Police brutality in Egypt is "routine and pervasive" and the use of torture so widespread that the Egyptian government has stopped denying it exists, according to leaked cables released by WikiLeaks.
Wikileaks presents a batch of US embassy cables, a depressing picture of a police force and security service in Egypt wholly out of control. The cables suggest torture is routinely used against ordinary criminals, Islamist detainees, opposition activists and bloggers.
The Guardian writes: "The police use brutal methods mostly against common criminals to extract confessions, but also against demonstrators, certain political prisoners and unfortunate bystanders. One human rights lawyer told us there is evidence of torture in Egypt dating back to the time of the pharaohs. NGO contacts estimate there are literally hundreds of torture incidents every day in Cairo police stations alone," one cable said.
Under Hosni Mubarak's presidency there had been "no serious effort to transform the police from an instrument of regime power into a public service institution", it said. The police's ubiquitous use of force had pervaded Egyptian culture to such an extent that one popular TV soap opera recently featured a police detective hero who beat up suspects to collect evidence.
Fortunately, the pro-democracy forces won't have to deal with Hosni Mubarak, nor will it find Mubarak's consigliere, Omar Suleiman, hanging around waiting for work.
Suleiman -- Mubarak's pointman for the U.S. rendition program -- left with this encouraging parting shot: "The culture of democracy is still far away." He added that the continued demonstrations in Cairo and across the nation were "disrespectful" of Mubarak and warned of "the dark bats of the night emerging to terrorize the people."

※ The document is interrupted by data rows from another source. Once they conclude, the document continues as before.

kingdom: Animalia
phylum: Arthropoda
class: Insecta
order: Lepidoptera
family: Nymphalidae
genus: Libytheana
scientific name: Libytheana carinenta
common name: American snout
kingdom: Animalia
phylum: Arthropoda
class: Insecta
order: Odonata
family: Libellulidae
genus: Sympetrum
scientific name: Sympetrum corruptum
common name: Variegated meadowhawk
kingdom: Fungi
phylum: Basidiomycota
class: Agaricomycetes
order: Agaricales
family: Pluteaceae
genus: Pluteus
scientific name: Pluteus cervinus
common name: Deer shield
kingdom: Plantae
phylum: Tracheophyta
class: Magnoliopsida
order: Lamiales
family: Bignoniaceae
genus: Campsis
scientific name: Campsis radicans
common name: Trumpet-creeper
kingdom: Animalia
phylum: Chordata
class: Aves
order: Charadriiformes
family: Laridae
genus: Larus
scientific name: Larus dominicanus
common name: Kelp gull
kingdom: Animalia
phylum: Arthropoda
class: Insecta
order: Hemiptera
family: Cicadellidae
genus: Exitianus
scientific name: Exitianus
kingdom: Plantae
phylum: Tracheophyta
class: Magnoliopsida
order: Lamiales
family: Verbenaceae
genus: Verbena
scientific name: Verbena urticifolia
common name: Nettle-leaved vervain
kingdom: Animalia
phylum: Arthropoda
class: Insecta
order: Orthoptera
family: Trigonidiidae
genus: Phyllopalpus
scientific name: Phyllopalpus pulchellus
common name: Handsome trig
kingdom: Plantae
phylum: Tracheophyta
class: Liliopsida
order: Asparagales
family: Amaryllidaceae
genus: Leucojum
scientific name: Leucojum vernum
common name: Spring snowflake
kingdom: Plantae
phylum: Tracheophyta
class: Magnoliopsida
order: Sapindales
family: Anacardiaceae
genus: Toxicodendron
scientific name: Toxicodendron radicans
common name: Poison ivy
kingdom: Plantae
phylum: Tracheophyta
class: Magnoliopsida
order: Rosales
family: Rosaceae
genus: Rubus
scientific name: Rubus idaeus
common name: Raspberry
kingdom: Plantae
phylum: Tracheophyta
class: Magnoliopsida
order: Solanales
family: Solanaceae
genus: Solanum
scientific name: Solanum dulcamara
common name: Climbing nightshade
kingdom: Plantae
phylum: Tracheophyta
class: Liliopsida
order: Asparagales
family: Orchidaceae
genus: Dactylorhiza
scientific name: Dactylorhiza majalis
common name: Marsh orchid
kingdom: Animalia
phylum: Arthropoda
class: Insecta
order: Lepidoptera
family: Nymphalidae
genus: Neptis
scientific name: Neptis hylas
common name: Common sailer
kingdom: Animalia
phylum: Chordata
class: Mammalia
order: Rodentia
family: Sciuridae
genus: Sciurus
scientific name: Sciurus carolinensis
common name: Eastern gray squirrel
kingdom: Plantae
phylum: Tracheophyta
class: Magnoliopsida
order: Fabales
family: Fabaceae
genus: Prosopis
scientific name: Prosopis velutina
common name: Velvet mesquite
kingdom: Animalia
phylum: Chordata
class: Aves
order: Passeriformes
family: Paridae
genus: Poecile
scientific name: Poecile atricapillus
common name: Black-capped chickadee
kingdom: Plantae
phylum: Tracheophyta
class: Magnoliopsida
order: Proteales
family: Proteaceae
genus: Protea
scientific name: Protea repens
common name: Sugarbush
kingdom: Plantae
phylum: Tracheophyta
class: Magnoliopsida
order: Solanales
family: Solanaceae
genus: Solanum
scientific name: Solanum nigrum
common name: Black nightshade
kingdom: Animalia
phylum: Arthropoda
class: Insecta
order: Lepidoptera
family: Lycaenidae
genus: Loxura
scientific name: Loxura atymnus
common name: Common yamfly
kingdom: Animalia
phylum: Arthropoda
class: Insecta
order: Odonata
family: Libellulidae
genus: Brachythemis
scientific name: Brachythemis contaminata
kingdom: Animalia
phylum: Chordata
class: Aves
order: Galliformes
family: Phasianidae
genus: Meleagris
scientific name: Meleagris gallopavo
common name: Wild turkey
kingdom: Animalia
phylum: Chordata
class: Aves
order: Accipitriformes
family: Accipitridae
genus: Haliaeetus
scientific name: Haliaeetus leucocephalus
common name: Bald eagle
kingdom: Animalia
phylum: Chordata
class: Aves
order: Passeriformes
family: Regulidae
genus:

It would seem that Mr. Suleiman, and his boss, were just a tad out of touch with the mood of the ebullient warriors in Tahrir Square,
Putting an even finer point on it, Robert Baer, a former CIA official, summed up his view of prisoner interrogation in the Middle East. He said, "If you want a serious interrogation, you send a prisoner to Jordan. If you want them to be tortured, you send them to Syria. If you want someone to disappear--never to see them again--you send them to Egypt."